ZRU & Rugby Development
The ZRU is committed to the development of rugby and rugby players of all ages.
In this section you will find information on our Long Term Player Development model, which provides an integrated framework to facilitate the development of rugby players at all levels of participation and experience.
You will also find detailed information on coaching, fitness, skills & drills and conditioning.
The ZRU would like to thank our sponsors in these key areas for their support of the various initiatives to promote the game of rugby and the well-being and development of our players.
The Young Player
The Young Player section seeks to provide information about developing the fitness required for Rugby appropriate to the Young player. It very important to recognise the particular needs of the young player. The young player is not a mini-adult. While the young player’s needs will vary from player to player, it is clear that teenagers nowadays are less physically active than their parents were two decades ago. This is readily seen in the disappearance of informal play from the lifestyle of the young player. The impact of this reduced activity in our youth poses a challenge to all of us. Therefore, it is particularly important that we expose our younger players to training methods that emphasise skill and motor fitness as opposed to intense heavy training regimes.
The second section will include general articles on Fitness covering fitness training, fitness testing, diet and nutrition, recovery strategies and other topics related to Fitness devlopment. The content in this particular section will be suitable for the general public and the senior player.
It is our intention to keep you updated with the latest fitness information as it becomes available.
Carbohydrates (ie sugars and starches) are the best source of fuel for Rugby football. Carbohydrates are stored in the body (as a substance called glycogen) and are the most efficient energy source for repeated and prolonged activity carried out at a high intensity. In order to ensure that the stores of glycogen are full and replenished after exercise, the young player’s diet needs to be high in carbohydrates. As a guide, approximately 60% of the total calories consumed should come from carbohydrates. Examples of carbohydrate rich foods are: sugar, jam, fruit juices. However, note that these forms of carbohydrates are low in nutritional value and should only be consumed immediately after training and in relatively small quantities. At all other times complex carbohydrates such as fruit, vegetables, rice and cereals are recommended.
Protein in the diet is necessary for growth and repair of new and damaged cells, eg muscle tissue. Players in training at all ages may need to increase their dietary protein, however, this can be done by eating more food to meet training energy requirements.
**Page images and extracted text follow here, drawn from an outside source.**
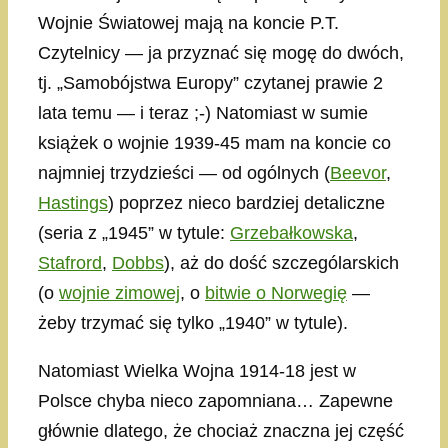
Wojnie Światowej mają na koncie P.T.
Czytelnicy — ja przyznać się mogę do dwóch,
tj. „Samobójstwa Europy” czytanej prawie 2
lata temu — i teraz ;-) Natomiast w sumie
książek o wojnie 1939-45 mam na koncie co
najmniej trzydzieści — od ogólnych (
Beevor
,
Hastings
) poprzez nieco bardziej detaliczne
(seria z „1945” w tytule:
Grzebałkowska
,
Stafrord
,
Dobbs
), aż do dość szczególarskich
(o
wojnie zimowej
, o
bitwie o Norwegię
—
żeby trzymać się tylko „1940” w tytule).
Natomiast Wielka Wojna 1914-18 jest w
Polsce chyba nieco zapomniana… Zapewne
głównie dlatego, że chociaż znaczna jej część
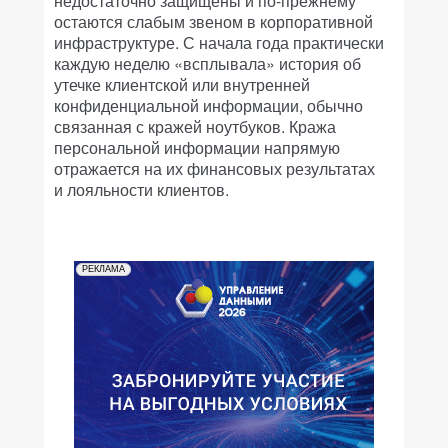
недостаточно защищены и по-прежнему
остаются слабым звеном в корпоративной
инфраструктуре. С начала года практически
каждую неделю «всплывала» история об
утечке клиентской или внутренней
конфиденциальной информации, обычно
связанная с кражей ноутбуков. Кража
персональной информации напрямую
отражается на их финансовых результатах
и лояльности клиентов.
РЕКЛАМА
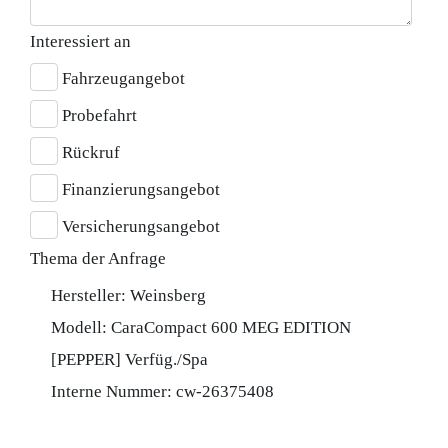
Interessiert an
Fahrzeugangebot
Probefahrt
Rückruf
Finanzierungsangebot
Versicherungsangebot
Thema der Anfrage
Hersteller: Weinsberg
Modell: CaraCompact 600 MEG EDITION
[PEPPER] Verfüg./Spa
Interne Nummer: cw-26375408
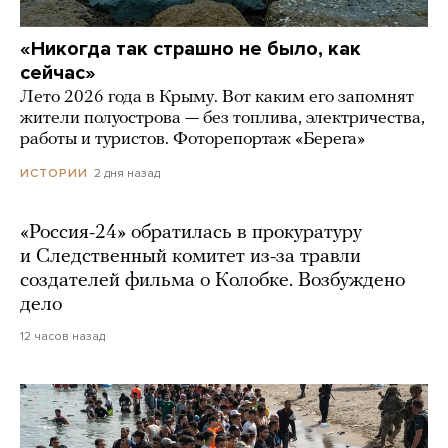
«Никогда так страшно не было, как
сейчас»
Лето 2026 года в Крыму. Вот каким его запомнят
жители полуострова — без топлива, электричества,
работы и туристов. Фоторепортаж «Берега»
2 дня назад
ИСТОРИИ
«Россия-24» обратилась в прокуратуру
и Следственный комитет из-за травли
создателей фильма о Колобке. Возбуждено
дело
12 часов назад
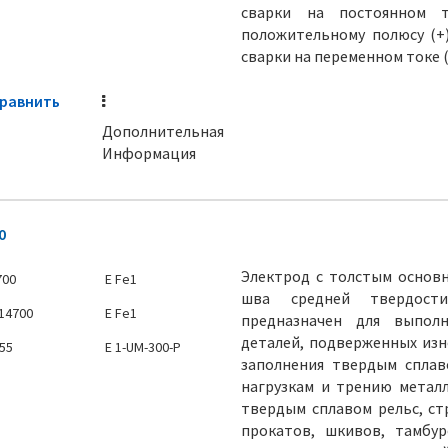
сварки на постоянном т
положительному полюсу (+)
сварки на переменном токе (
равнить
Дополнительная
Информация
0
Электрод с толстым основ
700
E Fe1
шва средней твердости
 14700
E Fe1
предназначен для выпол
деталей, подверженных изн
555
E 1-UM-300-P
заполнения твердым спла
нагрузкам и трению металл
твердым сплавом рельс, ст
прокатов, шкивов, тамбур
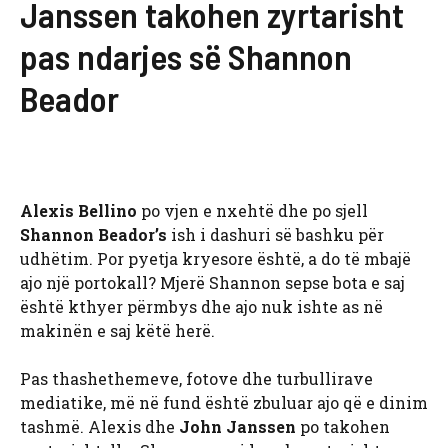
Janssen takohen zyrtarisht
pas ndarjes së Shannon
Beador
Alexis Bellino
po vjen e nxehtë dhe po sjell
Shannon Beador’s
ish i dashuri së bashku për
udhëtim. Por pyetja kryesore është, a do të mbajë
ajo një portokall? Mjerë Shannon sepse bota e saj
është kthyer përmbys dhe ajo nuk ishte as në
makinën e saj këtë herë.
Pas thashethemeve, fotove dhe turbullirave
mediatike, më në fund është zbuluar ajo që e dinim
tashmë. Alexis dhe
John Janssen
po takohen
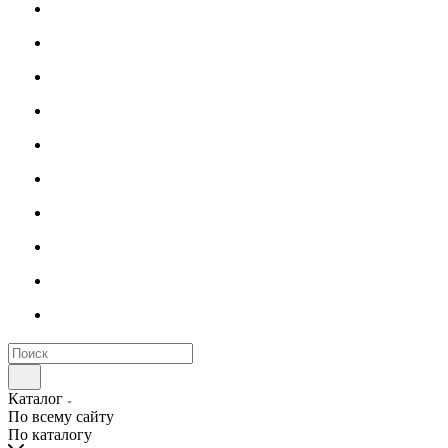
Каталог
По всему сайту
По каталогу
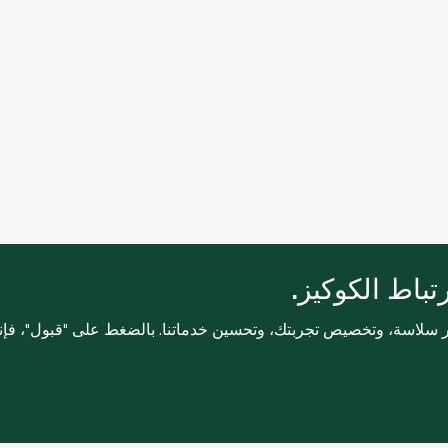
باط الكوكيز.
ثر سلاسة، وتخصيص تجربتك، وتحسين خدماتنا. بالضغط على "قبول"، فإ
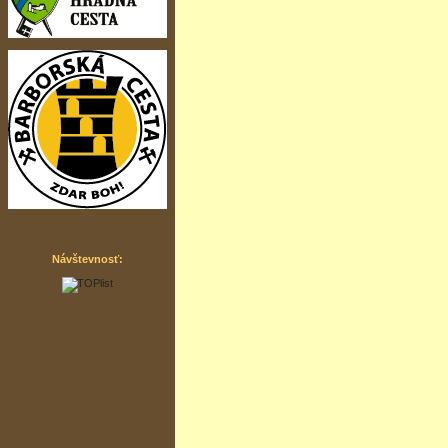
Návštevnosť:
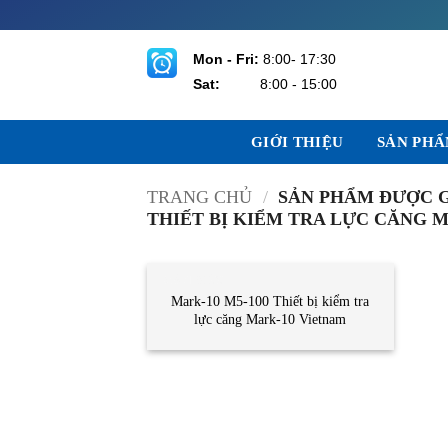
Bỏ
qua
nội
Mon - Fri:
8:00- 17:30
dung
Sat:
8:00 - 15:00
GIỚI THIỆU
SẢN PH
TRANG CHỦ
/
SẢN PHẨM ĐƯỢC G
THIẾT BỊ KIỂM TRA LỰC CĂNG 
CẢM BIẾN
Mark-10 M5-100 Thiết bị kiểm tra
lực căng Mark-10 Vietnam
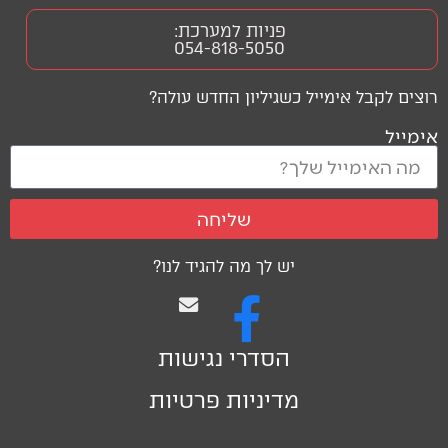
פניות למערכת:
054-818-5050
רוצים לקבל אימייל כשגיליון החדש עולה?
אימייל
שליחה
יש לך מה להגיד לנו?
הסדרי נגישות
מדיניות פרטיות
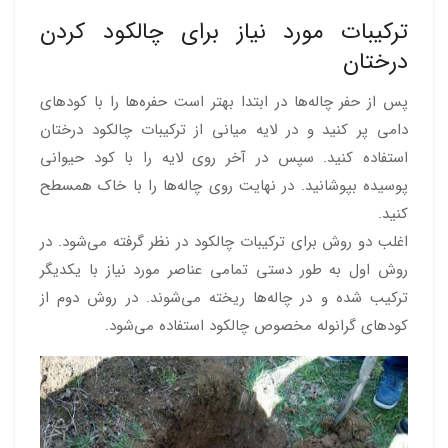
ترکیبات مورد نیاز برای چالکود کردن
درختان
پس از حفر چاله‌ها در ابتدا بهتر است حفره‌ها را با کودهای
دامی پر کنید و در لایه میانی از ترکیبات چالکود درختان
استفاده کنید. سپس در آخر روی لایه را با کود حیوانی
پوسیده بپوشانید. در نهایت روی چاله‌ها را با خاک همسطح
کنید.
اغلب دو روش برای ترکیبات چالکود در نظر گرفته می‌شود. در
روش اول به طور دستی تمامی عناصر مورد نیاز با یکدیگر
ترکیب شده و در چاله‌ها ریخته می‌شوند. در روش دوم از
کودهای گرانوله مخصوص چالکود استفاده می‌شود.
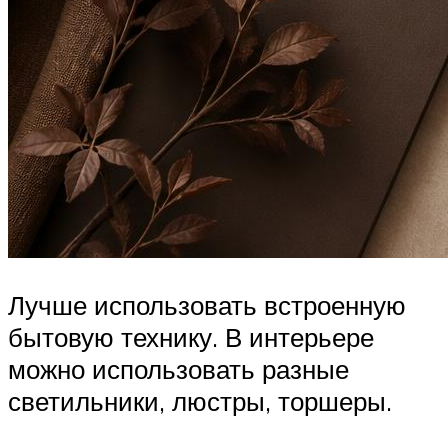
Лучше использовать встроенную
бытовую технику. В интерьере
можно использовать разные
светильники, люстры, торшеры.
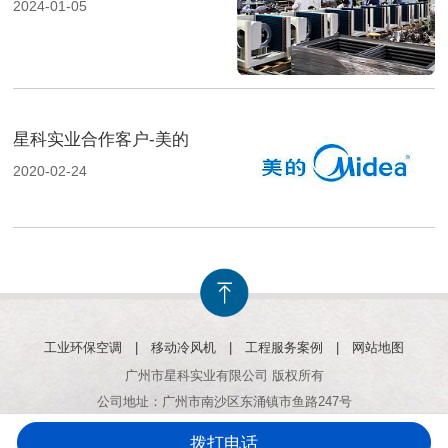
2024-01-05
星科实业合作客户-美的
2020-02-24
工业环保空调
|
移动冷风机
|
工程服务案例
|
网站地图
广州市星科实业有限公司 版权所有
公司地址：广州市南沙区东涌镇市鱼路247号
拨打电话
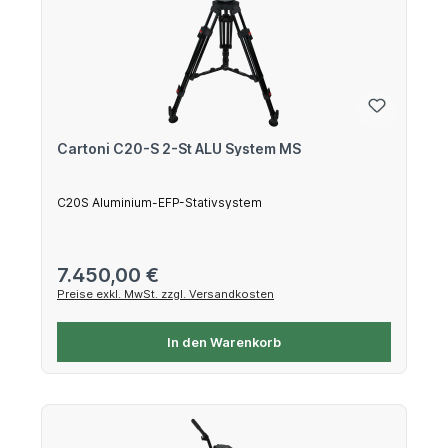
Cartoni C20-S 2-St ALU System MS
C20S Aluminium-EFP-Stativsystem
Regulärer Preis:
7.450,00 €
Preise exkl. MwSt. zzgl. Versandkosten
In den Warenkorb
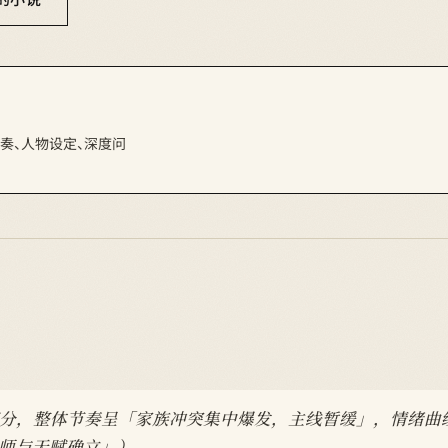
节节奏、人物设定、深度问
 章逐章打分，整体节奏呈「家族冲突集中爆发，主线暂缓」，情
「拜师与天赋确立」）。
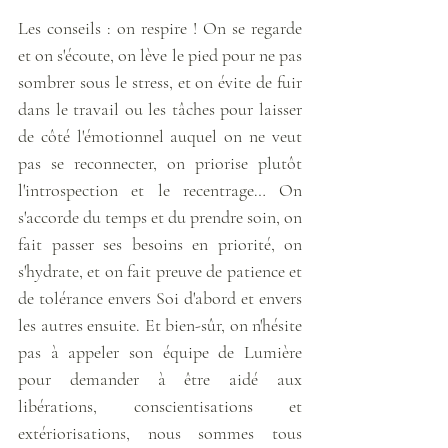
Les conseils : on respire ! On se regarde 
et on s'écoute, on lève le pied pour ne pas 
sombrer sous le stress, et on évite de fuir 
dans le travail ou les tâches pour laisser 
de côté l'émotionnel auquel on ne veut 
pas se reconnecter, on priorise plutôt 
l'introspection et le recentrage… On 
s'accorde du temps et du prendre soin, on 
fait passer ses besoins en priorité, on 
s'hydrate, et on fait preuve de patience et 
de tolérance envers Soi d'abord et envers 
les autres ensuite. Et bien-sûr, on n'hésite 
pas à appeler son équipe de Lumière 
pour demander à être aidé aux 
libérations, conscientisations et 
extériorisations, nous sommes tous 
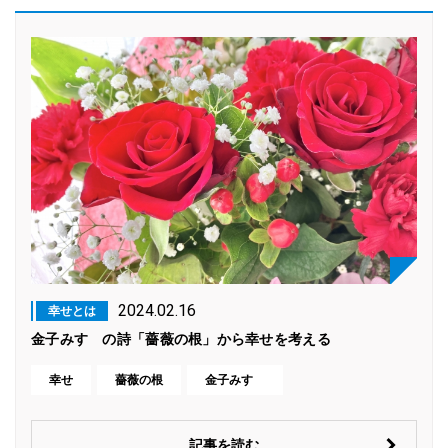
2024.02.16
幸せとは
金子みすゞの詩「薔薇の根」から幸せを考える
幸せ
薔薇の根
金子みすゞ
記事を読む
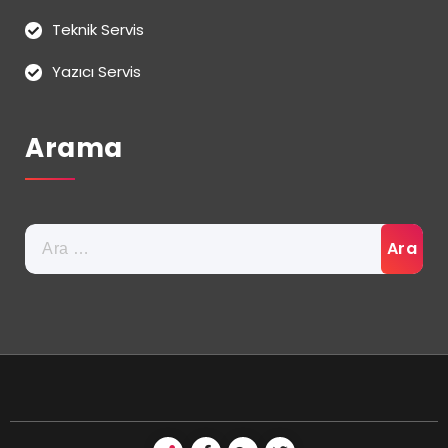
Teknik Servis
Yazıcı Servis
Arama
Arama:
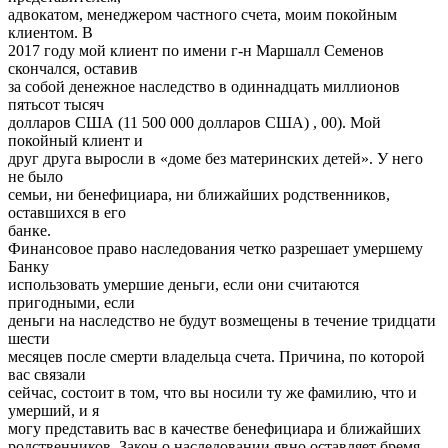
адвокатом, менеджером частного счета, моим покойным
клиентом. В
2017 году мой клиент по имени г-н Маршалл Семенов
скончался, оставив
за собой денежное наследство в одиннадцать миллионов
пятьсот тысяч
долларов США (11 500 000 долларов США) , 00). Мой
покойный клиент и
друг друга выросли в «доме без материнских детей». У него
не было
семьи, ни бенефициара, ни ближайших родственников,
оставшихся в его
банке.
Финансовое право наследования четко разрешает умершему
Банку
использовать умершие деньги, если они считаются
пригодными, если
деньги на наследство не будут возмещены в течение тридцати
шести
месяцев после смерти владельца счета. Причина, по которой
вас связали
сейчас, состоит в том, что вы носили ту же фамилию, что и
умерший, и я
могу представить вас в качестве бенефициара и ближайших
родственников. Закон о наследовании явно оставляет бремя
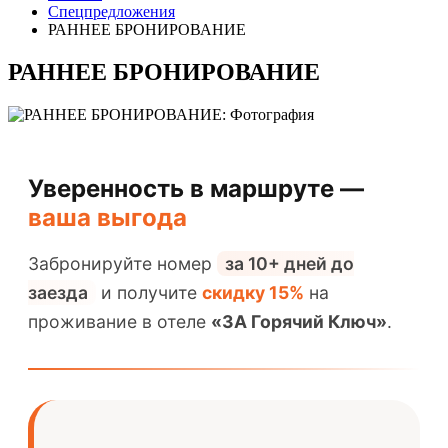
Спецпредложения
РАННЕЕ БРОНИРОВАНИЕ
РАННЕЕ БРОНИРОВАНИЕ
Уверенность в маршруте —
ваша выгода
Забронируйте номер
за 10+ дней до
заезда
и получите
скидку 15%
на
проживание в отеле
«3А Горячий Ключ»
.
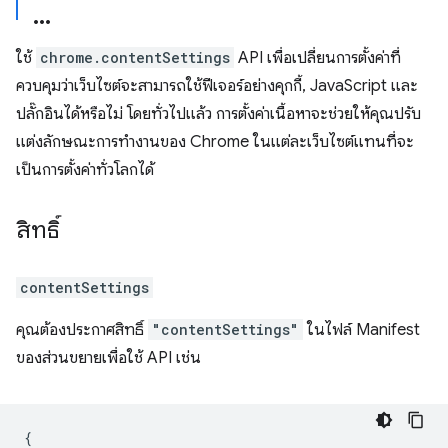
ใช้
chrome.contentSettings
API เพื่อเปลี่ยนการตั้งค่าที่
ควบคุมว่าเว็บไซต์จะสามารถใช้ฟีเจอร์อย่างคุกกี้, JavaScript และ
ปลั๊กอินได้หรือไม่ โดยทั่วไปแล้ว การตั้งค่าเนื้อหาจะช่วยให้คุณปรับ
แต่งลักษณะการทำงานของ Chrome ในแต่ละเว็บไซต์แทนที่จะ
เป็นการตั้งค่าทั่วโลกได้
สิทธิ์
contentSettings
คุณต้องประกาศสิทธิ์
"contentSettings"
ในไฟล์ Manifest
ของส่วนขยายเพื่อใช้ API เช่น
{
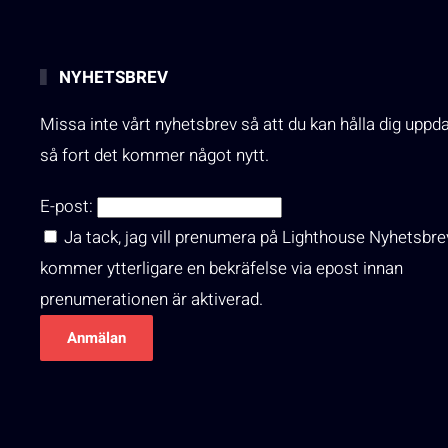
NYHETSBREV
Missa inte vårt nyhetsbrev så att du kan hålla dig uppd
så fort det kommer något nytt.
E-post:
Ja tack, jag vill prenumera på Lighthouse Nyhetsbre
kommer ytterligare en bekräfelse via epost innan
prenumerationen är aktiverad.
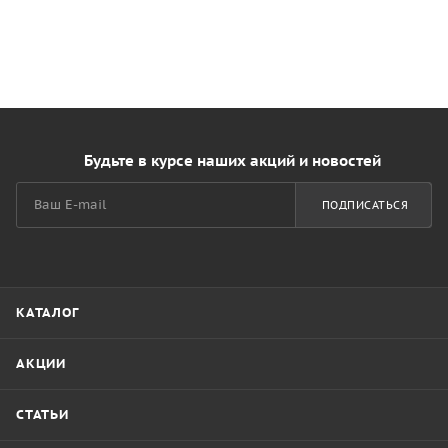
Будьте в курсе наших акций и новостей
ПОДПИСАТЬСЯ
КАТАЛОГ
АКЦИИ
СТАТЬИ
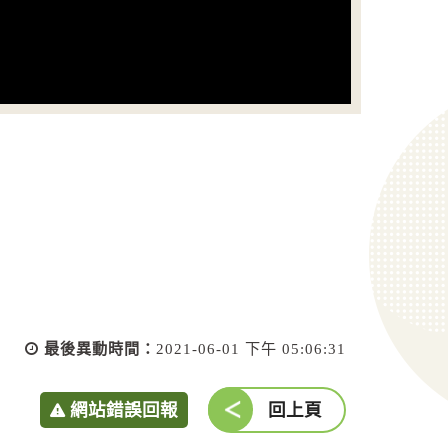
最後異動時間：
2021-06-01 下午 05:06:31
網站錯誤回報
回上頁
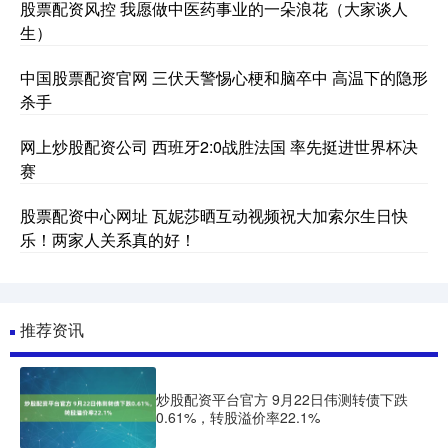
股票配资风控 我愿做中医药事业的一朵浪花（大家谈人
生）
中国股票配资官网 三伏天警惕心梗和脑卒中 高温下的隐形
杀手
网上炒股配资公司 西班牙2:0战胜法国 率先挺进世界杯决
赛
股票配资中心网址 瓦妮莎晒互动视频祝大加索尔生日快
乐！两家人关系真的好！
推荐资讯
炒股配资平台官方 9月22日伟测转债下跌
0.61%，转股溢价率22.1%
In this manner the player will naturally increase his protein intake.
Foods high in protein include: lean meat, fish, milk, cheese, soybeans…
Protein should be approximately 15% of the total calories consumed.
Fats are a more concentrated fuel than carbohydrates and are more easily stored. However, fat requires more oxygen to release its energy value than does carbohydrate and is, therefore, more inefficient than carbohydrate. Fat is not the fuel used for high-intensity repetitive activities typical of Rugby. Any excess fat above an optimal level will only serve to decrease performance potential. Irish youth are typically fatter than their European and southern hemisphere counterparts. This can be attributed to two key factors, one, limited activity or exercise patterns and two, excess caloric consumption.
Ideally, fat intake should be approximately 25% of total calorie intake. As a guide, players should reduce the amount of deep fried foods, pastry, excess butter and margarine they consume, ie “visible” fat.
Vitamins and Minerals are essential for good health and physical performance. However, if the player’s diet is well balanced there should be no need for vitamin and mineral supplements.
Fluid intake should always be maintained during strenuous exercise and should be consumed before, during and after the activity. Water is necessary for proper functioning of the body. It helps maintain body temperature, which is particularly important during the summer months. Heat is produced as a byproduct of work. This heat must be dissipated to keep the body at its preferred temperature. Sweat is produced to help cool the body. Fluid lost via sweat must be continually replaced to enable this cooling process to continue.
In addition being well hydrated is essential in order to benefit form training. Frequently, Irish players approach training and games in a semi-dehydrated condition. Ensuring that all players are well hydrated for training and games will impact positively on their performance.
It is a good idea to monitor all players body weight before and after training or playing. A 1 kilogram reduction in body weight is roughly equivalent to a lose of 1.5 litres of fluid. It’s not unusual for players to lose as much as 3 to 4 kilograms during the course of a game and a loss of 1 to 2 kilograms from training is common. Use these changes in body weight as a guide to how much fluid a player should consume following training and games. This is particularly important when training and playing on consecutive days – players can quickly become chronically dehydrated when they are required to train and compete frequently and this will have a negative impact on their ability to perform and recover.